Dans les sept derniers mois, Santé Québec Côte-Nord suspecte que 11 personnes sont décédées d’une surdose dans la région.
Pour l’instant, c’est encore une estimation. Si cela s’avère, c’est presque le double comparé à l’année précédente, 2025, quand six personnes en sont mortes. Et l’année n’est pas encore terminée. On attend les différents rapports issus de l’enquête du coroner qui permet de déterminer les causes, précise Geneviève Villeneuve, à la tête du service en prévention et en promotion à la santé publique, au micro de Bonjour la Côte, le 21 juillet.
Santé Québec Côte-Nord suit aussi avec une grande attention les visites aux urgences. Cette année, il y a eu 33 intoxications aux substances psychoactives, un taux semblable à celui de 2025. Par ailleurs, plus de huit visites sur dix sont reliées à l’usage d’opioïdes ou de cocaïne.
La santé publique de la Côte-Nord se dit également préoccupée par le mode de consommation des substances. Les gens en consomment plus d’une à la fois; ça aussi peut avoir de grands impacts, souligne Geneviève Villeneuve.
Pour le moment, la présence de fentanyl mélangé aux drogues de rue sur la Côte-Nord n’est ni confirmée ni infirmée. C’est pourquoi la santé publique recommande d’utiliser des bandelettes de détection de fentanyl pour connaître un peu mieux ce qui compose la substance. Ces bandelettes sont offertes dans les urgences, les dispensaires, et auprès des travailleurs de rue et des organismes communautaires.
La cheffe du service de prévention recommande par ailleurs à tout le monde de se doter d’une trousse de naloxone, un médicament qui renverse temporairement les effets d’une surdose d'opioïde.
Beaucoup plus accessibles qu’avant, les substances dangereuses nécessitent que les établissements de santé suivent la situation de près.
Il faut être réaliste : trouver des drogues, ça n’a jamais été aussi facile, appuie le président du Centre canadien sur les dépendances et l’usage de substances, Alexander Caudarella, lui aussi de passage à l’émission, lundi. Les services de santé doivent être tout aussi disponibles.
En mai, le Centre a publié un guide destiné aux petites municipalités afin de les aider à faire face à la crise des drogues. Parmi ces outils, on trouve 50 interventions axées sur la prévention, les services de proximité, l’aide au logement et à l’emploi.
Le Dr Alexander Caudarella estime que les petites villes ont besoin de solutions différentes pour aider leurs populations.

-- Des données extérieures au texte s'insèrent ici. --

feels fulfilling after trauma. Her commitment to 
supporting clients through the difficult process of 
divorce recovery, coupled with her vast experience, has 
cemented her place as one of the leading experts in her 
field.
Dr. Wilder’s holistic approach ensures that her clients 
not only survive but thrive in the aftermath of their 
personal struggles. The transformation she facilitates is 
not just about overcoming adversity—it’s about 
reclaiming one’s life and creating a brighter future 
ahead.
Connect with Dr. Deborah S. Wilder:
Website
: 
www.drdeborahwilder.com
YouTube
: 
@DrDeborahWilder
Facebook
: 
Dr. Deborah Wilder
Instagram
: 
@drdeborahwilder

Il y a souvent moins de ressources dans les petites municipalités. Monter une nouvelle clinique y est beaucoup plus difficile. Les interventions doivent s’insérer à des services qui existent déjà.
Il existe aussi des avantages dans les petites agglomérations, selon lui, comme l’esprit de communauté. On peut l’utiliser pour accélérer les changements.